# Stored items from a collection
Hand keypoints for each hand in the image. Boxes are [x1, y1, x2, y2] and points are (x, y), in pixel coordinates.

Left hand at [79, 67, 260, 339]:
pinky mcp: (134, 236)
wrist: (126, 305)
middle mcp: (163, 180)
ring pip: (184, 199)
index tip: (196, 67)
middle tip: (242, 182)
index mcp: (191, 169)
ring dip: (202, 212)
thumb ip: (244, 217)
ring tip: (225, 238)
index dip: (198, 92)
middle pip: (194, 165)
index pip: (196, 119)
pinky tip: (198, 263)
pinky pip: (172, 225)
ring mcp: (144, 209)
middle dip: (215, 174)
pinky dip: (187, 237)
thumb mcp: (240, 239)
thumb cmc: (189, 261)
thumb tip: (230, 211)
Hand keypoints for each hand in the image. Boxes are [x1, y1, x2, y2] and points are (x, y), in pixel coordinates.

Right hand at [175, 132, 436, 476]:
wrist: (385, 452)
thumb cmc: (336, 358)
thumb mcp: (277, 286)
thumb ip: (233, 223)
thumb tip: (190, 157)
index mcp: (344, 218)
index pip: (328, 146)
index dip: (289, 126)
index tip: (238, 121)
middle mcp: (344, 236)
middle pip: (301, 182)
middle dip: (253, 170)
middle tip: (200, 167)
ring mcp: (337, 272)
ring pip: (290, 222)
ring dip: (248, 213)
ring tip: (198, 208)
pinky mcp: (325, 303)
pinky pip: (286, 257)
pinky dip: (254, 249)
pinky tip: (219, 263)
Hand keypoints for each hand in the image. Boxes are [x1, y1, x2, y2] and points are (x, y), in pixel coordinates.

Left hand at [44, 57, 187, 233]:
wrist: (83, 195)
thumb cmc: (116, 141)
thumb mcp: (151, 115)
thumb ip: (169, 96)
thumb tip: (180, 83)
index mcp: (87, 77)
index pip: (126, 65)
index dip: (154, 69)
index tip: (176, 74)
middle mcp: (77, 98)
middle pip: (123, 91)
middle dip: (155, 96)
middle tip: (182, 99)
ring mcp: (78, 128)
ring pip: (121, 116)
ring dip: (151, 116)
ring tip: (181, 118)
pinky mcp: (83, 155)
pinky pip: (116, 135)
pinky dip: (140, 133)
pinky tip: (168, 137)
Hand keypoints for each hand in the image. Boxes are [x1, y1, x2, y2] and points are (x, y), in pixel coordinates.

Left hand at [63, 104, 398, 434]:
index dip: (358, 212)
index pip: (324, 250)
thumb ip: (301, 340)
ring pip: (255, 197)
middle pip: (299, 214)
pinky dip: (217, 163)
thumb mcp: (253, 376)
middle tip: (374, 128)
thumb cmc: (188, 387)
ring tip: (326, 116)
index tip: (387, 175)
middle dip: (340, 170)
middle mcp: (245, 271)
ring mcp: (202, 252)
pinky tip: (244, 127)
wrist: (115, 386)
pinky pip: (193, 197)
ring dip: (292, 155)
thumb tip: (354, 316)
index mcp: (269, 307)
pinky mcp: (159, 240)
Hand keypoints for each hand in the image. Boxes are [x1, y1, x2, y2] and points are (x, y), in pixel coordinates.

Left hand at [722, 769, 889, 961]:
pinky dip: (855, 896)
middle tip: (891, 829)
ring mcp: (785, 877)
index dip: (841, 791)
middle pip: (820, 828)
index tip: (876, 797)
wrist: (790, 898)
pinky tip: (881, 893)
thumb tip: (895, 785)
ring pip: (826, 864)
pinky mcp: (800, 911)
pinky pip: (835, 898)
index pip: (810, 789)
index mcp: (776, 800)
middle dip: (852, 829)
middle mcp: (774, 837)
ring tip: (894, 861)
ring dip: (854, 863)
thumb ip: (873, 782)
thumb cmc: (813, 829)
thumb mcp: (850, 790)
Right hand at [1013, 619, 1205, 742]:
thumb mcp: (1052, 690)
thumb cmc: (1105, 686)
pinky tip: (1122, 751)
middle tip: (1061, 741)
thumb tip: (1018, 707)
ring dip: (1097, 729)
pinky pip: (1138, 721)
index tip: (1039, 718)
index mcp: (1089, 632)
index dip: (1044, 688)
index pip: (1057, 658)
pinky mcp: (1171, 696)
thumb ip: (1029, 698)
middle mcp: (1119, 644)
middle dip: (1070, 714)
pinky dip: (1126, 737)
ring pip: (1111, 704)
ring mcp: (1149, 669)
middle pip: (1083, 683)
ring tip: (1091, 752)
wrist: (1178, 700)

# DIRECTIONS FOR THIS TASK
In the records above, each line with the string "wrist" should be copied.

# TASK OUTPUT
wrist: (126, 305)
wrist: (385, 452)
wrist: (83, 195)
wrist: (115, 386)
wrist: (790, 898)
wrist: (1178, 700)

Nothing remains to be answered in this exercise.